Marcada para hoje, talvez fique para amanhã, no plenário do Senado, a votação sobre a nomeação de Luiz Fachin para ministro do Supremo Tribunal Federal. Ele necessitará de 41 votos, entre 81 senadores, já tendo sido aprovado na Comissão de Constituição e Justiça.

Apesar da resistência do presidente Renan Calheiros, é possível que Fachin se tornará o décimo-primeiro ministro da mais alta corte nacional de justiça, vaga há quase um ano por conta das hesitações da presidente Dilma em indicar o substituto de Joaquim Barbosa. Abre-se, também, a possibilidade dele ser rejeitado.
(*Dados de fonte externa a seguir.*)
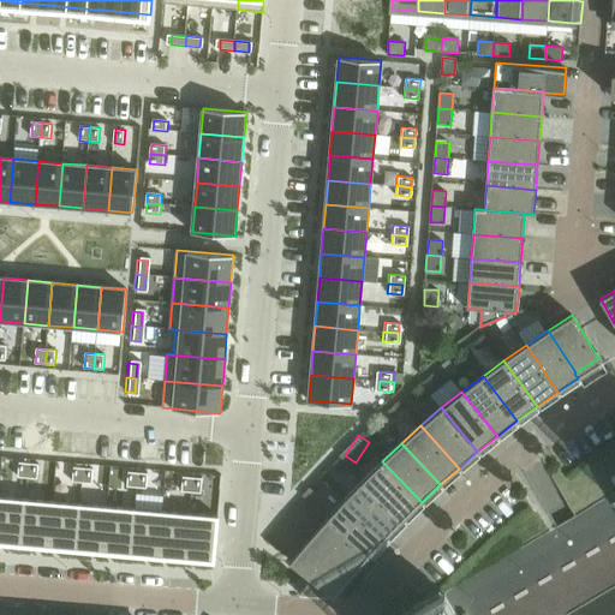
[(364,479),(404,519),(422,502),(382,461),(364,479)]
O problema é que sua aprovação, se concretizada, não desfará o clima de beligerância entre Madame e o Congresso. Também na Câmara dos Deputados há resistências no relacionamento com o palácio do Planalto. O presidente Eduardo Cunha não perde oportunidade de acutilar a presidente da República, colocando em pauta projetos que desagradam o governo.
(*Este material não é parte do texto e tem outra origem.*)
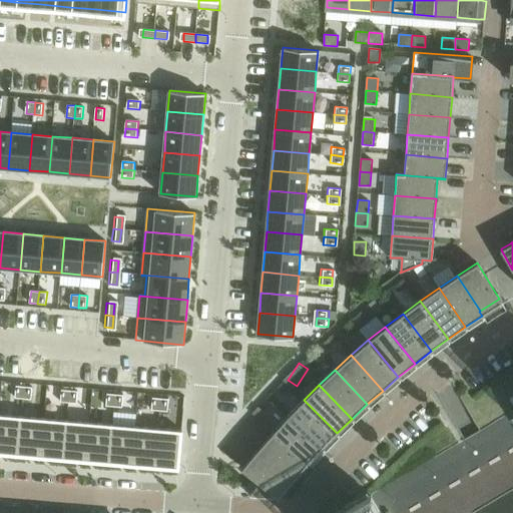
[(16,386),(15,398),(23,399),(24,387),(16,386)]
A pergunta que se faz refere-se ao futuro. Não dá para levar por quatro anos essa atmosfera de desconfiança entre dois poderes da União. Ainda mais em meio à crise econômica que, longe de amainar, parece intensificar-se. Ainda agora o ministro da Fazenda ameaça com aumento de impostos, além da redução de direitos trabalhistas. Os partidos da base oficial encontram-se em pé de guerra com o governo, que de sua parte faz nomeações fisiológicas para agradá-los mas não supre as ambições até do PT.

PACIFICAÇÃO

Torna-se necessária uma pacificação, inclusive estendendo-se até as centrais sindicais, possível apenas com a elaboração de um programa de recuperação que vá muito além do aumento de impostos e de juros. Combater o desemprego crescente, a inflação galopante, a alta do custo de vida e o pessimismo que assola as classes produtoras só será possível com uma trégua entre as forças em choque. Para isso, porém, a iniciativa precisa partir da presidente, por enquanto empenhada no arrocho, perdão, no ajuste fiscal.

Vai ficando evidente que com a estratégia de Joaquim Levy não se chegará a lugar algum, ou melhor, mais afundaremos no precipício. Uma lufada de bom-senso não faria mal a ninguém, mesmo se imprescindível uma reformulação ministerial. Há que encarar a hipótese da substituição da equipe econômica, antes que derrotas parlamentares mais profundas tornem sem volta o caminho atualmente trilhado.